Growing overseas orders of domestic firms keep stevedores busy at ports
Employees pass a vessel at a wharf in Dongjiakou port in Qingdao, Shandong province, on Feb 16. [Photo by Zhang Jingang/For China Daily]
In the Chuanshan port zone at Ningbo-Zhoushan Port, Zhejiang province, thousands of ocean shipping containers are waiting to head out to sea as demand for goods remains high at home and abroad.
"Our employees have been busy, and haven't had much time to relax over the past two months, even during the Spring Festival holiday," said Chen Sheng, a deputy director with Ningbo-Zhoushan Port Group, adding that the company also added two international shipping routes-including one with service to Sakhalin Oblast in Russia-this year to reach more destinations worldwide.
With a total of 262 container shipping routes, throughput at Ningbo-Zhoushan Port surged 52.4 percent on a yearly basis to 2.35 million twenty-foot equivalent units in February, reaching a historic high, the company said, and its need for empty containers is high.
Similar to Ningbo-Zhoushan Port Group's move to boost its supply of shipping containers through import channels and support domestic trade through sea-rail transport and cooperation with airlines, all major domestic ports-such as in Shenzhen, Guangdong province; Xiamen, Fujian province, and Tianjin-have been doing the same to ensure smooth running of the world's supply chain and meet massive domestic demand.

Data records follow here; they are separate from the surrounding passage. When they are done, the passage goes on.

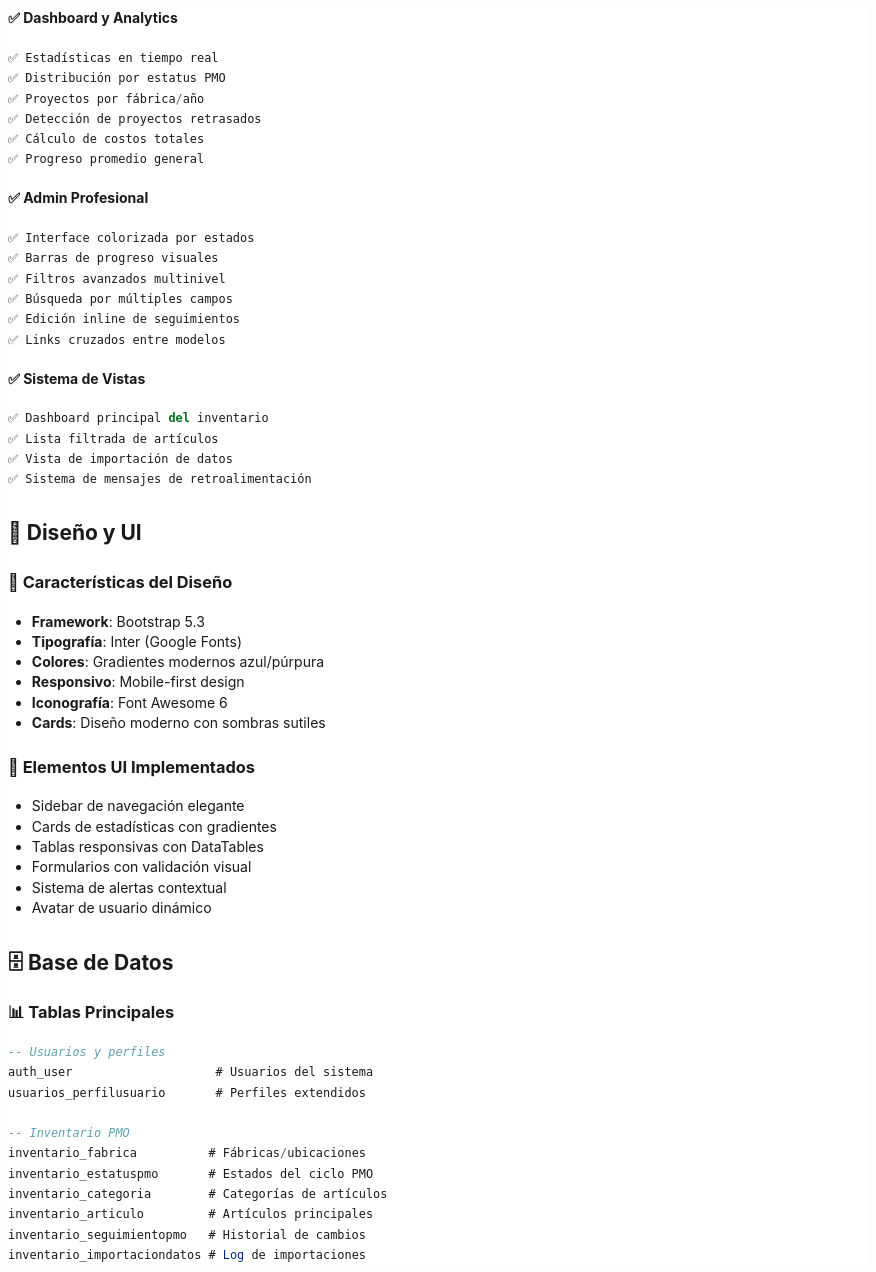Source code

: #### ✅ **Dashboard y Analytics** 
```python
✅ Estadísticas en tiempo real
✅ Distribución por estatus PMO
✅ Proyectos por fábrica/año
✅ Detección de proyectos retrasados
✅ Cálculo de costos totales
✅ Progreso promedio general
```

#### ✅ **Admin Profesional**
```python
✅ Interface colorizada por estados
✅ Barras de progreso visuales
✅ Filtros avanzados multinivel
✅ Búsqueda por múltiples campos
✅ Edición inline de seguimientos
✅ Links cruzados entre modelos
```

#### ✅ **Sistema de Vistas**
```python
✅ Dashboard principal del inventario
✅ Lista filtrada de artículos
✅ Vista de importación de datos
✅ Sistema de mensajes de retroalimentación
```

## 🎨 **Diseño y UI**

### 🌟 **Características del Diseño**
- **Framework**: Bootstrap 5.3
- **Tipografía**: Inter (Google Fonts)
- **Colores**: Gradientes modernos azul/púrpura
- **Responsivo**: Mobile-first design
- **Iconografía**: Font Awesome 6
- **Cards**: Diseño moderno con sombras sutiles

### 🎯 **Elementos UI Implementados**
- Sidebar de navegación elegante
- Cards de estadísticas con gradientes
- Tablas responsivas con DataTables
- Formularios con validación visual
- Sistema de alertas contextual
- Avatar de usuario dinámico

## 🗄️ **Base de Datos**

### 📊 **Tablas Principales**
```sql
-- Usuarios y perfiles
auth_user                    # Usuarios del sistema
usuarios_perfilusuario       # Perfiles extendidos

-- Inventario PMO
inventario_fabrica          # Fábricas/ubicaciones
inventario_estatuspmo       # Estados del ciclo PMO
inventario_categoria        # Categorías de artículos
inventario_articulo         # Artículos principales
inventario_seguimientopmo   # Historial de cambios
inventario_importaciondatos # Log de importaciones
```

Shanghai Port has already set a goal of reaching container throughput volume of 44 million TEUs this year to maintain its position as the world's largest container port by capacity.
Ports in Shandong province, such as Qingdao, Weihai and Rizhao, handled more than 115 million metric tons of cargo in February, up 12.1 percent on a year-on-year basis, while container throughput at its ports hit 2.22 million TEUs, surging 13.8 percent on a yearly basis, according to Shandong Port Group Co Ltd.
The heavy workload at Chinese ports reflects the country's ability to achieve growth in foreign trade, and manage to restore export orders while stimulating domestic demand, leading to a rebound in imports, said Lin Jiantian, director-general at the department of commodity inspection at the General Administration of Customs.
Many Chinese firms' growing orders from abroad have also kept their workers, logistics service providers, material suppliers and Customs officials busy this year, and this trend will create more confidence in the prospects of export growth and economic recovery for the rest of the year, said Sang Baichuan, an economics professor at the University of International Business and Economics in Beijing.
Even though the COVID-19 pandemic has disrupted global investment and industrial chains, China was able to register better-than-expected foreign trade performance since June last year. It was able to produce and export supplies to other countries after its strict and effective prevention and control measures over the disease were effective, said Chen Bin, executive vice-president of the China Machinery Industry Federation in Beijing.
The country's foreign trade soared 32.2 percent on a yearly basis to 5.44 trillion yuan ($837.3 billion) in the first two months of the year, said the GAC.